Matt Kulukundis gives a lovely talk on google’s hash table.
Of particular interest to us is his probing scheme: on modern hardware, it is possible to take advantage of SIMD to probe *k* buckets at a time, rather than just one, as would be necessary on a traditional scalar architecture.
Empirically, this is quite fast.

There is a problem, though: the *k* buckets that we load into our vector must be contiguous in memory.
The standard scalar strategy with hash tables is to generate a hash index *i* (reduced modulo *n*, the length of the table, H), following which we may freely access bucket H[*i*]; *i* will never be out of range, we have made sure of that.
If we do not find what we seek in H[*i*], then set *i* := *i*+1 (reduced, again, modulo *n*) and repeat.
A straightforward vector adaptation of this would have us consider buckets H[*i*] through H[*i*+*k*-1] all at once, and upon failure, set *i* := *i*+*k* (reduced modulo *n*) and repeat.
We have guaranteed that *i*<*n*, but not that *i*+*k*-1<*n*, so if we land near the end of the table, we may overread^{0}.

Kulukundis presents two solutions to this, in turn.

The first begins by ensuring that *n* is always a multiple of *k* (one easy way to accomplish this is to make *n* a power of two, assuming that *k* is a power of two, which it usually is).
Then, when we probe, on top of reducing *i* modulo *n*, we also round it so that it is a multiple of *k*^{1}.
Thus, H is logically divided into ‘metabuckets’ of length *k*; it contains a whole number of metabuckets, and probing always begins at the beginning of a metabucket, probing the entire metabucket and no more, so there is no danger of overreading or overwriting.
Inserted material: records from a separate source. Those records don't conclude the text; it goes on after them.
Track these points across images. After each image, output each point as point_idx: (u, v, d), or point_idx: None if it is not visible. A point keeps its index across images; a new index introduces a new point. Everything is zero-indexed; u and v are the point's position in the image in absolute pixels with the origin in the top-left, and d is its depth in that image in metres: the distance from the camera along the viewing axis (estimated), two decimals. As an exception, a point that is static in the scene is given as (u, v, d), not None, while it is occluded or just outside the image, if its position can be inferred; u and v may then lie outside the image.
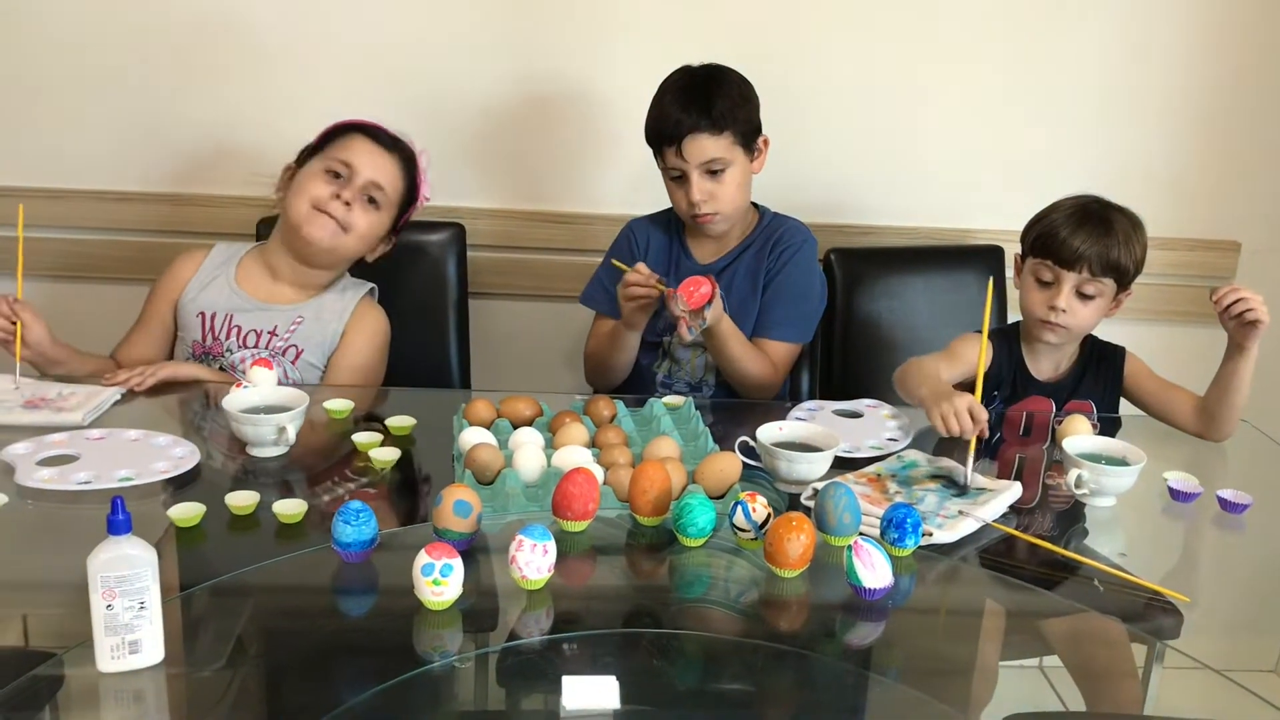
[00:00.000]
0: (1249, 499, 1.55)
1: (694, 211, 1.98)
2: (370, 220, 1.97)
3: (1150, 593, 1.33)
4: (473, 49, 2.32)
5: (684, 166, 1.94)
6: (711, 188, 1.96)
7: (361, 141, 1.97)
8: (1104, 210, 1.81)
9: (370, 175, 1.95)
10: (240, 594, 1.26)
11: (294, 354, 1.95)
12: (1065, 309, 1.80)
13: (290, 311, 1.98)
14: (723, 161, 1.94)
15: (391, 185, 1.98)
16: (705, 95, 1.93)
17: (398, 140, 2.01)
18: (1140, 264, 1.82)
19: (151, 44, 2.29)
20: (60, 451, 1.52)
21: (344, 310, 2.00)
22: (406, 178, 2.01)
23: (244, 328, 1.96)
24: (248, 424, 1.55)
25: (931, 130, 2.41)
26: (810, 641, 1.25)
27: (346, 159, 1.94)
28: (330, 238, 1.94)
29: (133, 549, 1.04)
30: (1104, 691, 1.26)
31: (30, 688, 1.05)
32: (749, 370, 1.95)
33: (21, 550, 1.33)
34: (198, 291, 1.99)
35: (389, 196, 1.98)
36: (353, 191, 1.94)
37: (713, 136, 1.92)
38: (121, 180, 2.37)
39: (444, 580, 1.15)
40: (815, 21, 2.33)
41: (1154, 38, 2.36)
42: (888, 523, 1.34)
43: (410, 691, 1.09)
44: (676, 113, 1.93)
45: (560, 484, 1.33)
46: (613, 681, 1.04)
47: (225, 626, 1.20)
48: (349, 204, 1.93)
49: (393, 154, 1.99)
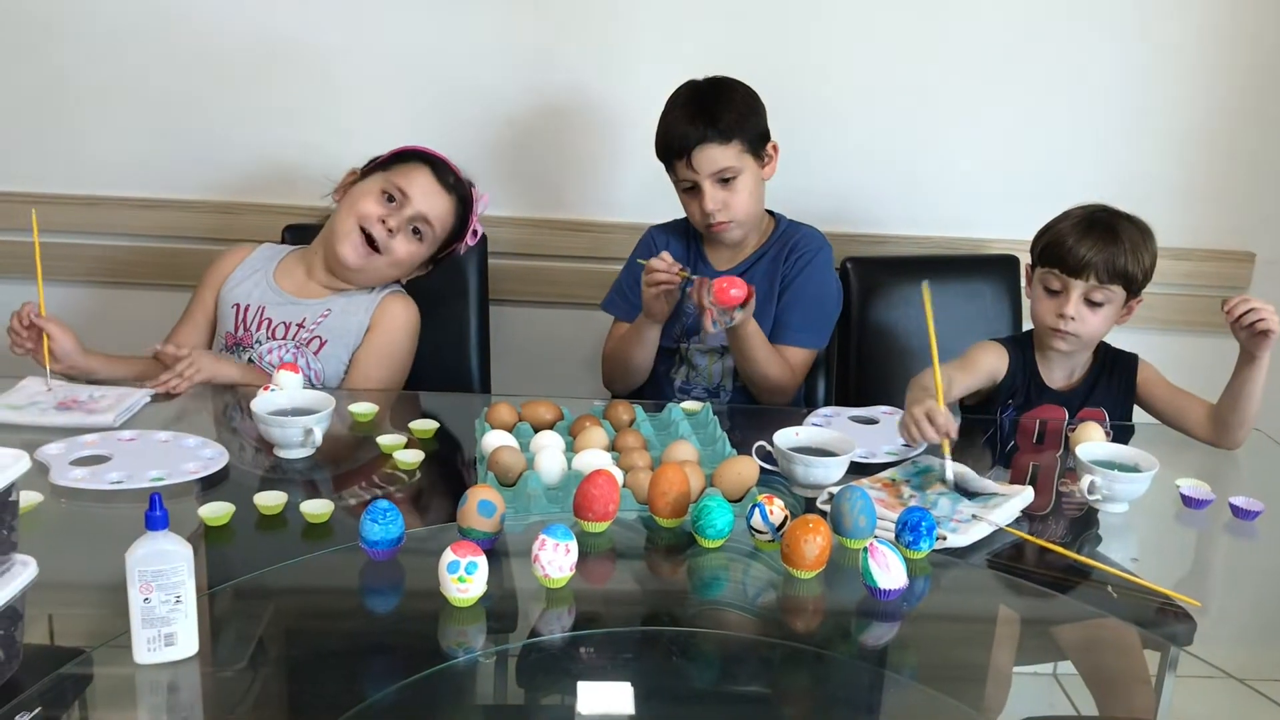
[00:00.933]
0: (1261, 506, 1.56)
1: (709, 221, 2.01)
2: (410, 250, 2.00)
3: (1162, 598, 1.35)
4: (495, 60, 2.34)
5: (695, 178, 1.98)
6: (725, 196, 1.99)
7: (423, 173, 2.00)
8: (1111, 219, 1.83)
9: (422, 208, 1.98)
10: (269, 590, 1.29)
11: (318, 344, 1.98)
12: (1074, 316, 1.82)
13: (319, 305, 2.02)
14: (733, 170, 1.97)
15: (441, 222, 2.02)
16: (711, 106, 1.96)
17: (460, 181, 2.05)
18: (1149, 272, 1.84)
19: (183, 54, 2.33)
20: (93, 452, 1.56)
21: (371, 303, 2.03)
22: (458, 218, 2.05)
23: (274, 320, 2.00)
24: (275, 426, 1.58)
25: (946, 140, 2.43)
26: (826, 642, 1.28)
27: (403, 186, 1.98)
28: (362, 260, 1.97)
29: (169, 544, 1.07)
30: (1117, 698, 1.27)
31: (60, 684, 1.08)
32: (769, 373, 1.98)
33: (56, 548, 1.36)
34: (236, 285, 2.03)
35: (435, 232, 2.01)
36: (400, 220, 1.97)
37: (721, 146, 1.96)
38: (154, 187, 2.40)
39: (469, 578, 1.18)
40: (831, 32, 2.35)
41: (1167, 49, 2.37)
42: (902, 525, 1.36)
43: (434, 687, 1.11)
44: (684, 125, 1.97)
45: (581, 485, 1.36)
46: (627, 687, 1.05)
47: (254, 622, 1.23)
48: (393, 231, 1.96)
49: (451, 194, 2.02)
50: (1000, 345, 1.92)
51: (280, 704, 1.12)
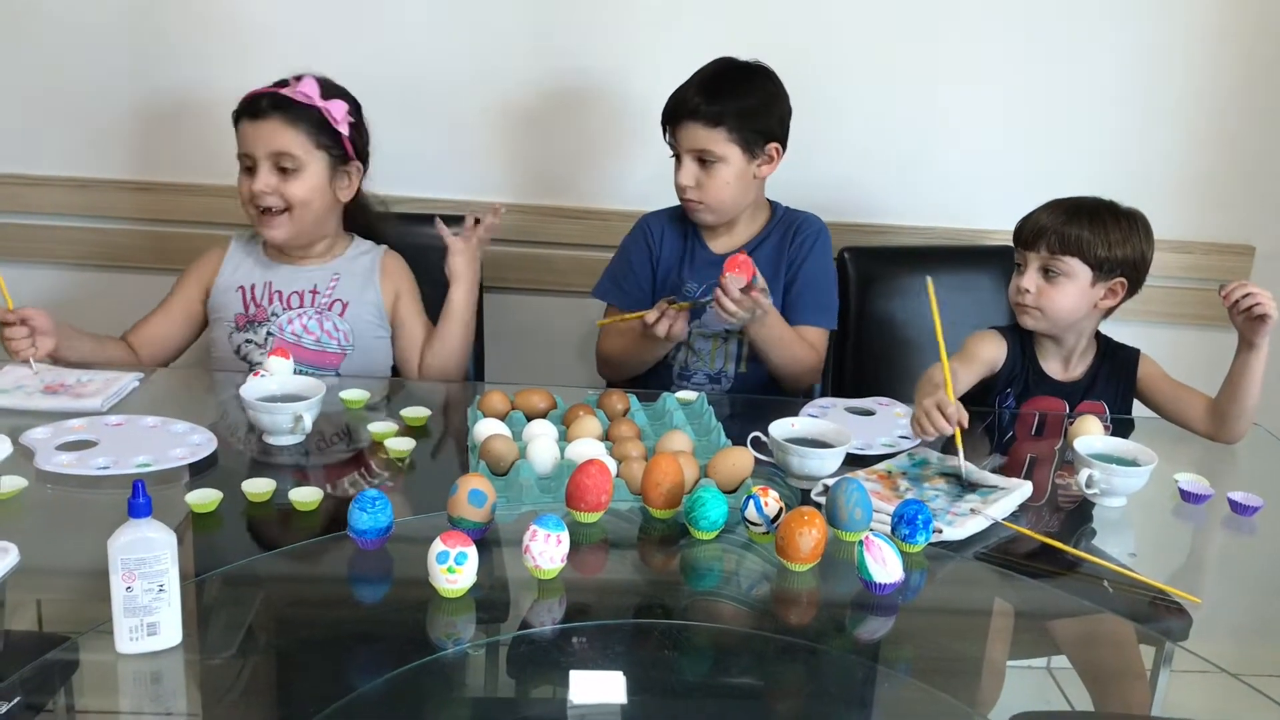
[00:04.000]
0: (1260, 501, 1.56)
1: (680, 195, 2.01)
2: (301, 183, 1.93)
3: (1159, 593, 1.34)
4: (493, 47, 2.33)
5: (677, 148, 1.98)
6: (699, 176, 1.97)
7: (246, 126, 1.93)
8: (1087, 202, 1.83)
9: (266, 152, 1.91)
10: (256, 579, 1.27)
11: (340, 308, 1.98)
12: (1029, 289, 1.82)
13: (325, 269, 2.01)
14: (713, 155, 1.95)
15: (291, 143, 1.92)
16: (716, 86, 1.94)
17: (273, 100, 1.92)
18: (1133, 260, 1.81)
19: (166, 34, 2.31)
20: (79, 437, 1.54)
21: (372, 268, 2.04)
22: (303, 123, 1.94)
23: (285, 291, 1.99)
24: (264, 412, 1.57)
25: (946, 130, 2.41)
26: (820, 636, 1.27)
27: (244, 150, 1.94)
28: (283, 230, 1.95)
29: (153, 532, 1.05)
30: (1112, 693, 1.26)
31: (45, 671, 1.07)
32: (797, 355, 1.97)
33: (41, 534, 1.35)
34: (230, 274, 2.02)
35: (298, 153, 1.92)
36: (266, 181, 1.91)
37: (706, 127, 1.94)
38: (142, 170, 2.38)
39: (458, 568, 1.16)
40: (831, 22, 2.33)
41: (1169, 41, 2.37)
42: (899, 519, 1.35)
43: (423, 678, 1.10)
44: (684, 93, 1.96)
45: (574, 475, 1.35)
46: (619, 676, 1.05)
47: (241, 611, 1.22)
48: (269, 190, 1.91)
49: (274, 116, 1.91)
50: (997, 333, 1.92)
51: (268, 693, 1.11)
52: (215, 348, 2.02)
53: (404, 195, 2.30)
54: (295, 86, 1.93)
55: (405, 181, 2.31)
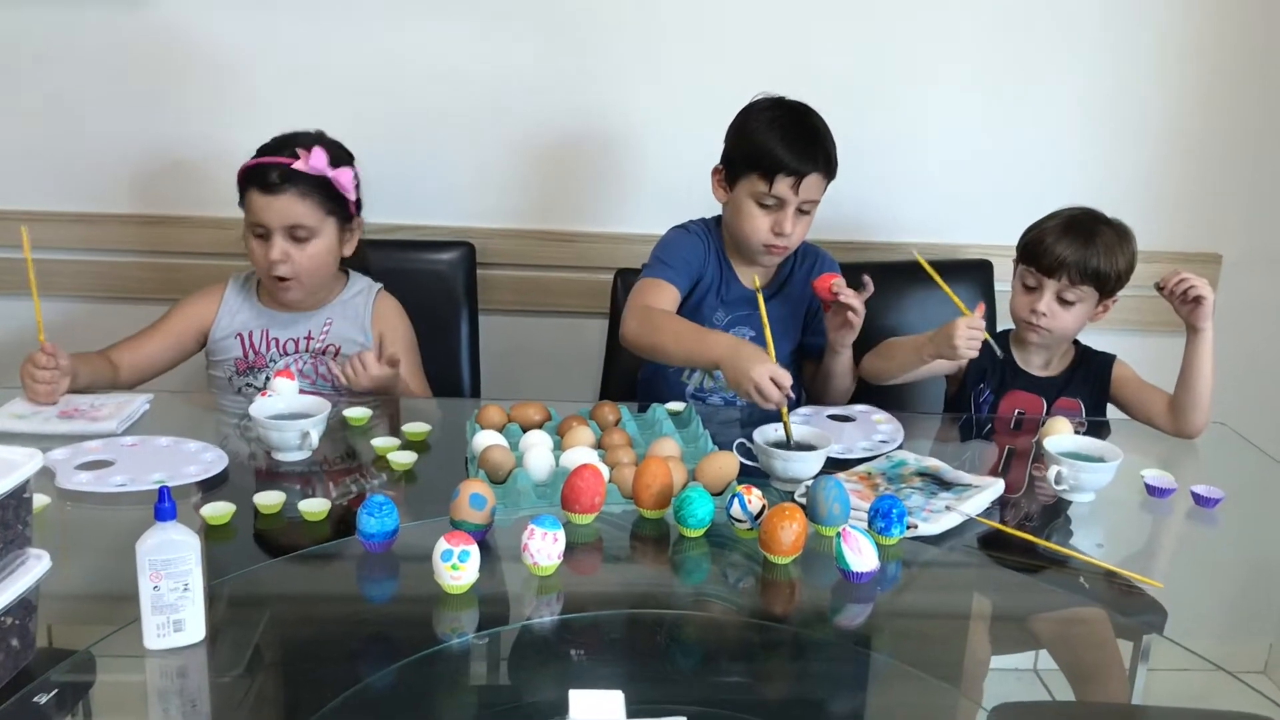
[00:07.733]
0: (1221, 493, 1.63)
1: (773, 242, 2.00)
2: (312, 249, 2.00)
3: (1126, 580, 1.41)
4: (486, 76, 2.38)
5: (788, 198, 1.96)
6: (797, 224, 1.99)
7: (258, 197, 1.97)
8: (1091, 223, 1.91)
9: (281, 224, 1.97)
10: (271, 580, 1.35)
11: (333, 352, 2.05)
12: (1046, 313, 1.91)
13: (318, 316, 2.08)
14: (814, 205, 2.01)
15: (305, 215, 1.98)
16: (824, 140, 1.98)
17: (285, 173, 1.96)
18: (1125, 274, 1.92)
19: (168, 70, 2.37)
20: (96, 457, 1.61)
21: (364, 310, 2.10)
22: (315, 194, 1.98)
23: (281, 338, 2.06)
24: (273, 430, 1.64)
25: (919, 146, 2.47)
26: (803, 622, 1.35)
27: (257, 220, 1.98)
28: (297, 294, 2.03)
29: (178, 534, 1.12)
30: (1092, 686, 1.33)
31: (73, 669, 1.14)
32: (851, 371, 2.04)
33: (64, 548, 1.40)
34: (229, 318, 2.08)
35: (311, 223, 1.98)
36: (280, 248, 1.97)
37: (820, 180, 1.98)
38: (143, 204, 2.44)
39: (461, 565, 1.24)
40: (807, 42, 2.38)
41: (1136, 55, 2.43)
42: (874, 513, 1.42)
43: (428, 669, 1.18)
44: (807, 146, 1.96)
45: (569, 478, 1.42)
46: (619, 695, 1.05)
47: (258, 610, 1.29)
48: (285, 259, 1.97)
49: (287, 190, 1.96)
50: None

An obvious concern with this design is that it increases the average probe length, by creating ‘clumps’ at the beginning of each metabucket.
But it will not create any clumps of length greater than *k* (any clumps of length greater than *k* would have shown up anyway), and we probe *k* at a time, so the effect is not so deleterious.

The other solution is to reserve storage for *n*+*k*-1 buckets.
Logically, the table still contains only *n* elements; the newly added *k*-1 buckets mirror the first *k*-1.
Writes to the table are responsible for maintaining this mirroring, but reads do not have to do any additional bookkeeping, and can use the above naïve algorithm as-is.
Removing overhead from reads and adding it to writes is considered good (within reason), because associative data structures tend to get more reads than writes (notionally, most stores are not dead).

In my application, I cannot do with metabucketing^{2}, and would like to avoid requiring extra faffery for writes.
Here, then, is the great insight: we can get away with allocating *n*+*k*-1 buckets, as in Kulukundis’s second solution, but then follow the naïve algorithm, for both reads and writes, with *no* mirroring or additional bookkeeping.
Vector probing in this case will not consider the same sequence of buckets as would scalar probing on a table of size *n*+*k*-1; if, for instance, *i*=*n*-1, then buckets 0 through *k*-2 will never be considered.
But it matters not, for both reads and writes will consider the same sequence of buckets as each other, as the probe procedure is identical for both^{3}.

- (back)

You may sidestep this problem, on some architectures, if you make your table to span the entire address space. - (back)

Alternately, reduce it modulo*n*/*k*, and then multiply by*k*; or, multiply by*k*and then reduce modulo*n*. But rounding is attractive, even though it wastes bits, because we can round and reduce at the same time using a bitmask if*n*and*k*are both powers of two. - (back)

Actually, I can, and do, to reduce cache pollution, but my probe length is larger than my metabuckets. We can consider these cases uniformly, including the degenerate case when the metabucket size is 1. - (back)

Another way of thinking about this is that for a table of length*n*, we have no extraneous buckets, but instead reduce our indices modulo*n*-*k*+1.